The lake and streams would have provided a variety of fish, including salmon, rainbow trout, steelhead trout and perch, caught by trolling, jigging, spearing and the placement of wooden basket traps.
All varieties of large birds were hunted and their eggs collected, especially in the winter and during the spring migrations when bird populations soared. Remains of food found in ancient villages show that species of ducks and seagulls represent a large number of the birds consumed. Scoters, grebes, geese, swans, sandhill craness, loons and cormorants, grouse, pigeons, and predator birds such as eagles and hawks were consumed.
Pole nets would have been used extensively at Swan Lake to catch waterfowl. A net stretched between two tall poles would be suddenly raised into the flight path of ducks as they swooped towards the lake in the evening.
Bird parts were used for many things, often related to spiritual or ceremonial use. Women plucked waterfowl and mixed the down with twisted pieces of goose skin and stinging nettle fiber twine to make a textile used for shirts and robes. Bird down was stored in a bag made of swan skin. Feathers were used on masks, headdresses, clothing, and many small ritual objects. Bird skulls, beaks and wings were carried as charms associated with special spirit powers.
Deer would have been plentiful around the lake area, providing an important source of food. Clothing was made from deer hides, and a variety of tools were made from the antlers, including wedges, tool shafts, harpoon, spear and arrow points, awls, chisels, needles, blanket pins, combs, scrapers and fish hook barbs.
The rocky Garry Oak -forested slopes of Christmas hill would likely have been used by the Songhees for the cultivation of the Camas bulb, an important part of the First Nations people's diet. They practiced a wide variety of cultivation techniques, including prescribed burning, to preserve the open landscape favored by the Camas lily. It is thought that the predominance and persistence of Garry oak ecosystems across much of Greater Victoria prior to European settlement was a direct result of centuries of burning and harvesting Camas bulbs.
The Songhees people included a tribal group called the Sahsum, or Kosampson. Their village was centered around Craigflower Park and Admirals Road. By 1843, the Kosampson moved to the village of Kala on Esquimalt Harbour, which became part of the Esquimalt Indian Reserve in 1853.
In 1850, the title to the territory deemed to be owned by the Kosampson people was sold to James Douglas of the Hudson's Bay Company.
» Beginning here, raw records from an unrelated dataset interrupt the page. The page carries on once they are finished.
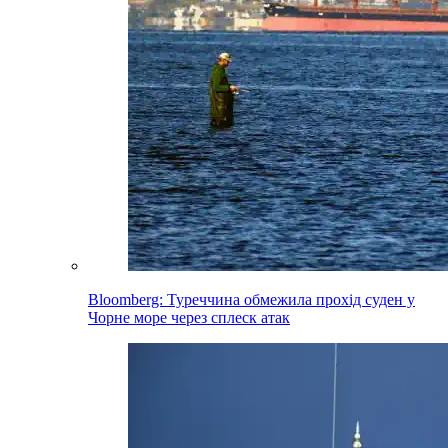
Bloomberg: Туреччина обмежила прохід суден у
Чорне море через сплеск атак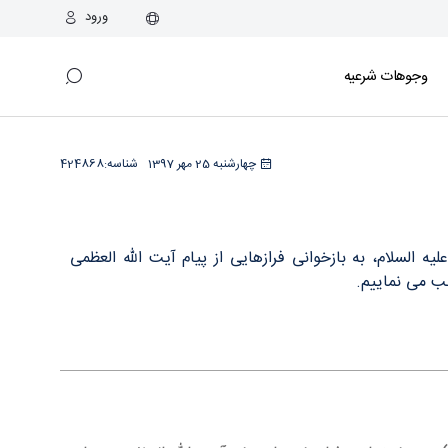
ورود
وجوهات شرعیه
چهارشنبه 25 مهر 1397
شناسه:
424868
السلام، به بازخوانی فرازهایی از پیام آیت الله العظمی
لب می نماییم.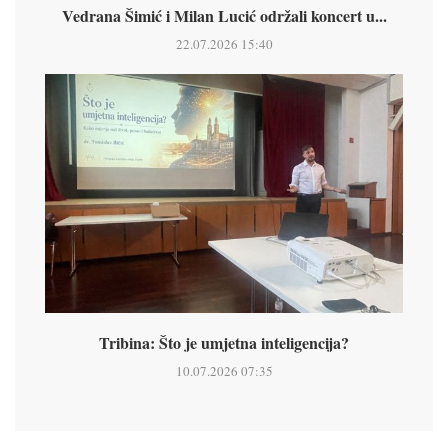
Vedrana Šimić i Milan Lucić održali koncert u...
22.07.2026 15:40
Tribina: Što je umjetna inteligencija?
10.07.2026 07:35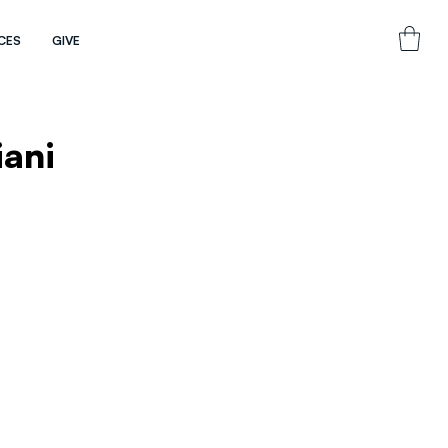
CES
GIVE
iani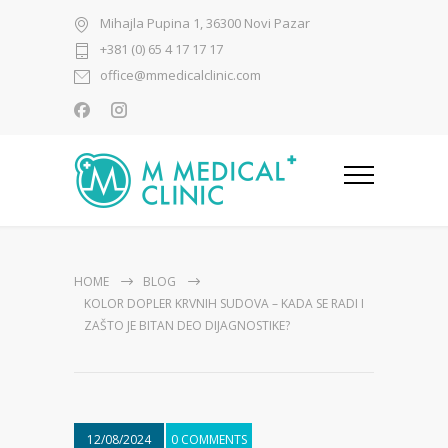
Mihajla Pupina 1, 36300 Novi Pazar
+381 (0) 65 4 17 17 17
office@mmedicalclinic.com
HOME
BLOG
KOLOR DOPLER KRVNIH SUDOVA – KADA SE RADI I
ZAŠTO JE BITAN DEO DIJAGNOSTIKE?
12/08/2024
0 COMMENTS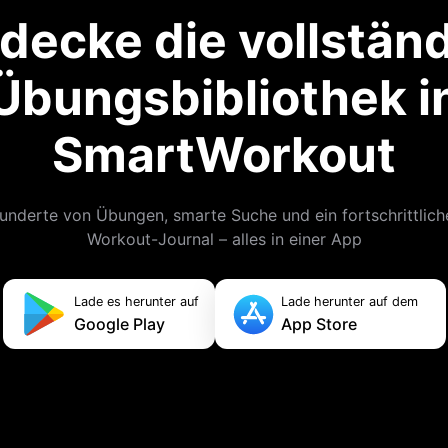
decke die vollstän
Übungsbibliothek i
SmartWorkout
underte von Übungen, smarte Suche und ein fortschrittlich
Workout-Journal – alles in einer App
Lade es herunter auf
Lade herunter auf dem
Google Play
App Store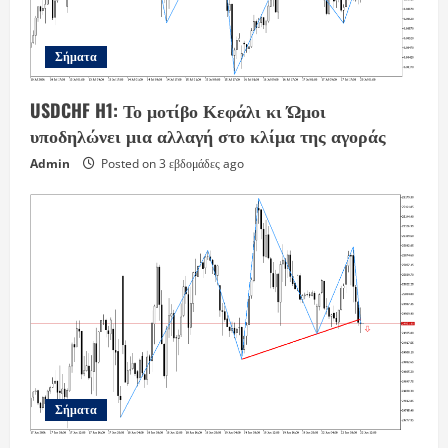
Σήματα
USDCHF H1: Το μοτίβο Κεφάλι κι Ώμοι
υποδηλώνει μια αλλαγή στο κλίμα της αγοράς
Admin
Posted on 3 εβδομάδες ago
Σήματα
Origin of names – Swan Lake and Christmas Hill
The origin of Swan Lake's name is not clear. It is listed as such on a map of Victoria in 1885. There is speculation that it was named after James Gilchrist Swan, an American journalist, reservation schoolteacher, lawyer, judge, school superintendent, railroad promoter, natural historian, and ethnographer. Though based in Port Townsend, Swan visited on occasion in the early 1880s.